(Saved entries)

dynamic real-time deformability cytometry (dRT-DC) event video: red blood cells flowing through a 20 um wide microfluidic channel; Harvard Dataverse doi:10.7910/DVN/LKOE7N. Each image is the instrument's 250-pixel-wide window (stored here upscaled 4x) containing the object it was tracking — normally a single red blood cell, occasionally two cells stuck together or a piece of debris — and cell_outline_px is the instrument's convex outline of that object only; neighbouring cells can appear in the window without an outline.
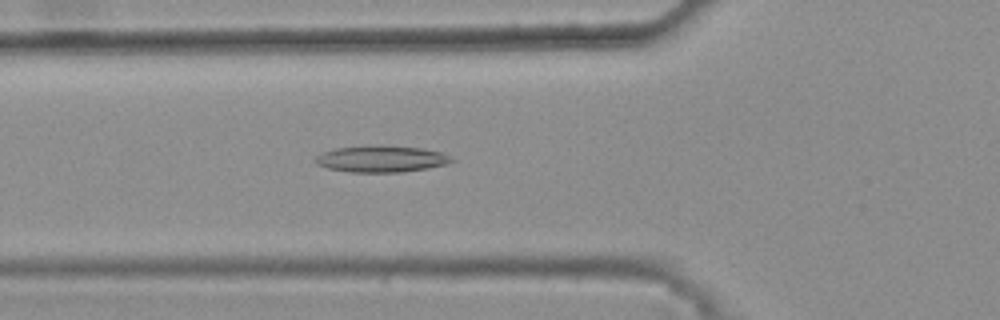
{"species": "common noctule bat (a hibernating species)", "species_latin": "Nyctalus noctula", "temperature_condition": "warm", "stored_images_in_passage": 46, "camera_frame_rate_fps": 3000, "um_per_image_px": 0.085, "animal": {"sex": "female", "body_mass_g": 25.1}, "frame": {"image": 1, "passage_image": 19, "time_ms": 6.0, "image_size_px": [1000, 320], "cell_outline_px": [[456, 160], [448, 164], [428, 168], [400, 172], [348, 172], [328, 168], [316, 164], [316, 156], [324, 152], [336, 148], [420, 148], [440, 152]], "centroid_in_image_um": [32.43, 13.56], "position_along_channel_um": 93.4, "area_um2": 19.88}}
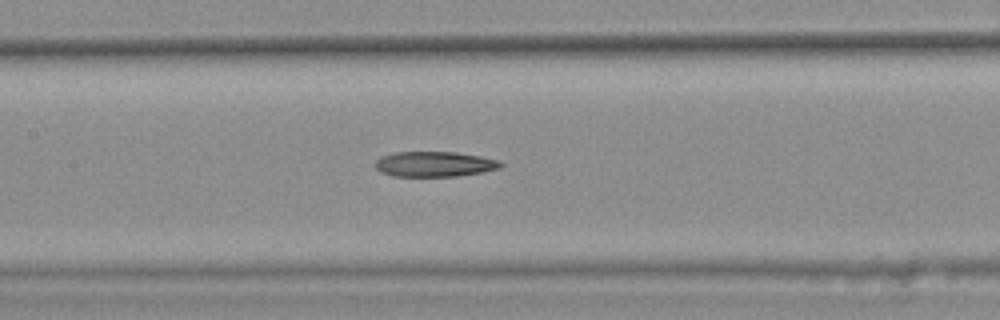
{"frame": {"image": 2, "passage_image": 25, "time_ms": 8.0, "image_size_px": [1000, 320], "cell_outline_px": [[504, 164], [500, 168], [484, 172], [456, 176], [392, 176], [380, 172], [376, 168], [376, 160], [380, 156], [396, 152], [456, 152], [480, 156], [500, 160]], "centroid_in_image_um": [36.95, 13.95], "position_along_channel_um": 170.4, "area_um2": 18.55}}
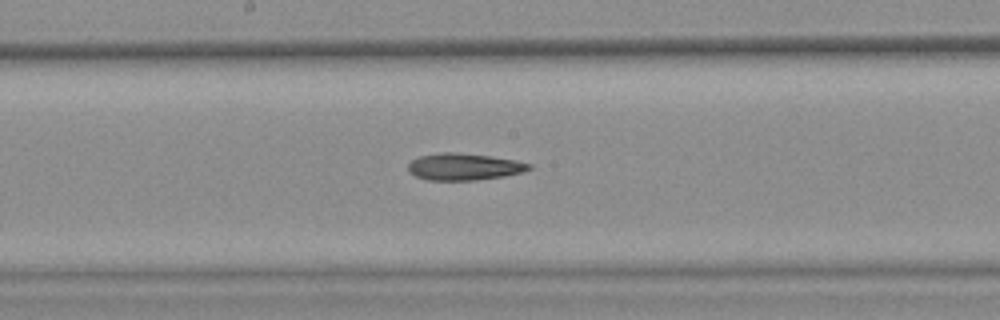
{"frame": {"image": 3, "passage_image": 28, "time_ms": 9.0, "image_size_px": [1000, 320], "cell_outline_px": [[532, 168], [524, 172], [504, 176], [476, 180], [428, 180], [416, 176], [408, 172], [408, 164], [412, 160], [420, 156], [436, 152], [456, 152], [488, 156], [516, 160], [532, 164]], "centroid_in_image_um": [39.44, 14.17], "position_along_channel_um": 208.8, "area_um2": 19.02}}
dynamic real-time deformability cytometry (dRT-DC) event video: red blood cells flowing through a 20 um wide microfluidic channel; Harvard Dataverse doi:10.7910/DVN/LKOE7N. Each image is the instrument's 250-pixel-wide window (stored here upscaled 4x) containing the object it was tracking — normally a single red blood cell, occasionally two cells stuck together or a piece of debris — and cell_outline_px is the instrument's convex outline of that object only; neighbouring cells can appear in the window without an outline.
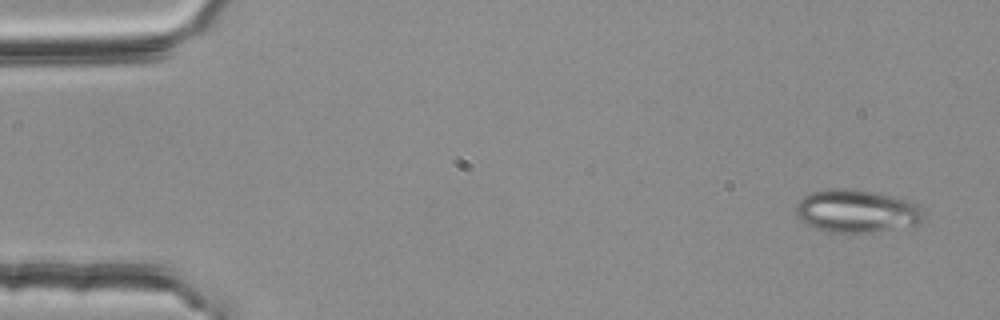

**SHORT PROBLEM:**
Leave out the pictures and reproduce the rest of the listing exactly.

**RESULT FOR THIS TASK:**
dynamic real-time deformability cytometry (dRT-DC) event video: red blood cells flowing through a 20 um wide microfluidic channel; Harvard Dataverse doi:10.7910/DVN/LKOE7N. Each image is the instrument's 250-pixel-wide window (stored here upscaled 4x) containing the object it was tracking — normally a single red blood cell, occasionally two cells stuck together or a piece of debris — and cell_outline_px is the instrument's convex outline of that object only; neighbouring cells can appear in the window without an outline.
{"species": "common noctule bat (a hibernating species)", "species_latin": "Nyctalus noctula", "temperature_condition": "warm", "stored_images_in_passage": 46, "camera_frame_rate_fps": 3000, "um_per_image_px": 0.085, "animal": {"sex": "female", "body_mass_g": 25.1}, "frame": {"image": 1, "passage_image": 19, "time_ms": 6.0, "image_size_px": [1000, 320], "cell_outline_px": [[456, 160], [448, 164], [428, 168], [400, 172], [348, 172], [328, 168], [316, 164], [316, 156], [324, 152], [336, 148], [420, 148], [440, 152]], "centroid_in_image_um": [32.43, 13.56], "position_along_channel_um": 93.4, "area_um2": 19.88}}
{"frame": {"image": 2, "passage_image": 25, "time_ms": 8.0, "image_size_px": [1000, 320], "cell_outline_px": [[504, 164], [500, 168], [484, 172], [456, 176], [392, 176], [380, 172], [376, 168], [376, 160], [380, 156], [396, 152], [456, 152], [480, 156], [500, 160]], "centroid_in_image_um": [36.95, 13.95], "position_along_channel_um": 170.4, "area_um2": 18.55}}
{"frame": {"image": 3, "passage_image": 28, "time_ms": 9.0, "image_size_px": [1000, 320], "cell_outline_px": [[532, 168], [524, 172], [504, 176], [476, 180], [428, 180], [416, 176], [408, 172], [408, 164], [412, 160], [420, 156], [436, 152], [456, 152], [488, 156], [516, 160], [532, 164]], "centroid_in_image_um": [39.44, 14.17], "position_along_channel_um": 208.8, "area_um2": 19.02}}
dynamic real-time deformability cytometry (dRT-DC) event video: red blood cells flowing through a 20 um wide microfluidic channel; Harvard Dataverse doi:10.7910/DVN/LKOE7N. Each image is the instrument's 250-pixel-wide window (stored here upscaled 4x) containing the object it was tracking — normally a single red blood cell, occasionally two cells stuck together or a piece of debris — and cell_outline_px is the instrument's convex outline of that object only; neighbouring cells can appear in the window without an outline.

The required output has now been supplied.